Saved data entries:
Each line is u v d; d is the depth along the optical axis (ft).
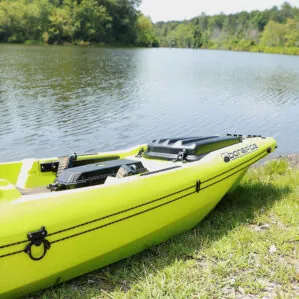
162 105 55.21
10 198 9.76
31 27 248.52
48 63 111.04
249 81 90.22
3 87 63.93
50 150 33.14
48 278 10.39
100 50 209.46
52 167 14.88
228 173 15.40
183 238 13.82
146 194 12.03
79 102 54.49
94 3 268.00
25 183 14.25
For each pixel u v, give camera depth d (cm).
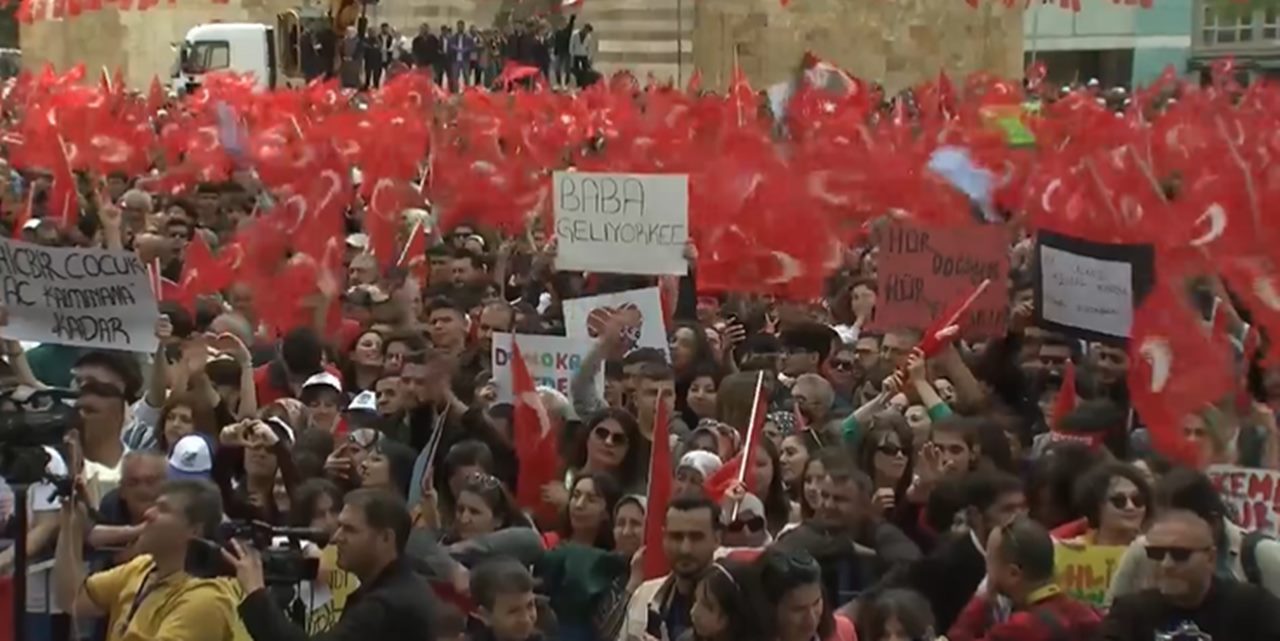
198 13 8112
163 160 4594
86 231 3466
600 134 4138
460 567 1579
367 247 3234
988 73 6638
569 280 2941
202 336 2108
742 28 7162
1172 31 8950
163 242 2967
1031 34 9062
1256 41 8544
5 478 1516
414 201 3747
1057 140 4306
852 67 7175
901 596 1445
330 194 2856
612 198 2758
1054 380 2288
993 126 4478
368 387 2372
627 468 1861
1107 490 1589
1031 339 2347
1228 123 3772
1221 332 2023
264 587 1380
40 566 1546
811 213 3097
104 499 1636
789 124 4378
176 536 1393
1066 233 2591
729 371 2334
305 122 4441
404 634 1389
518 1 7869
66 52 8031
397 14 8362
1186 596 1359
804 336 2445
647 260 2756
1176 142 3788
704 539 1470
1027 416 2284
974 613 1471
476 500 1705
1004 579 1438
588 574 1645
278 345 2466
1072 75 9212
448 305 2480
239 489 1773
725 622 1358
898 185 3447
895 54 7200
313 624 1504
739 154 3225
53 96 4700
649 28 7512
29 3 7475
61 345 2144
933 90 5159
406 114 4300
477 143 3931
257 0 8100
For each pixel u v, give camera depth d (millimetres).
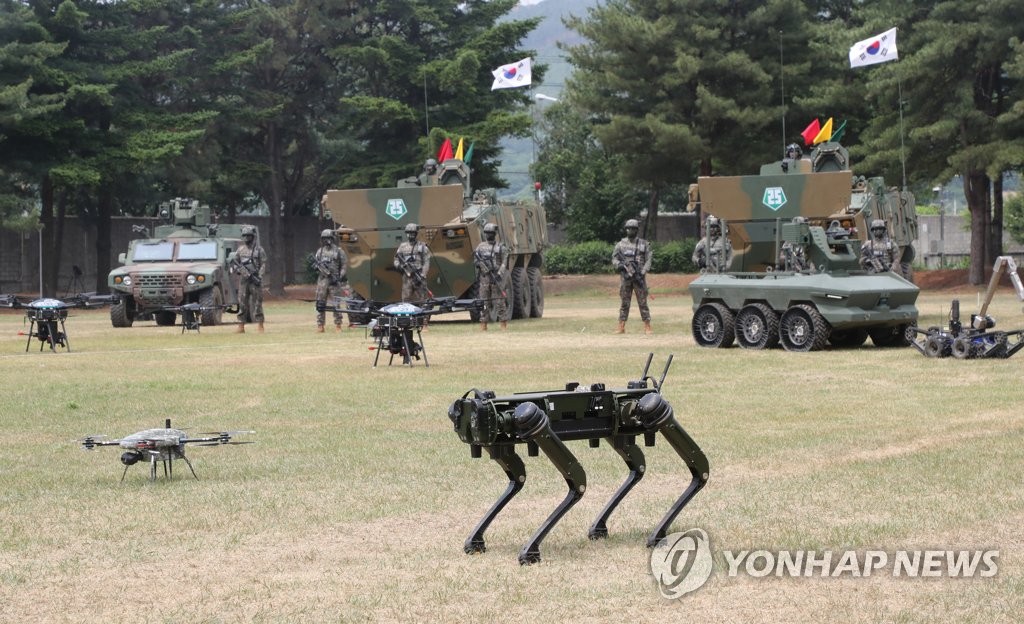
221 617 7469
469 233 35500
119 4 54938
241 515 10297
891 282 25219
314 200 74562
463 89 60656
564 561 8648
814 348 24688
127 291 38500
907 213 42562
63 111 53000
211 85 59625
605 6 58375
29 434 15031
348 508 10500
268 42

INSTRUCTIONS FOR THE TASK:
In the records above, how many lines hold "give"? Only the number is wanted.

RESULT FOR THIS EXERCISE:
2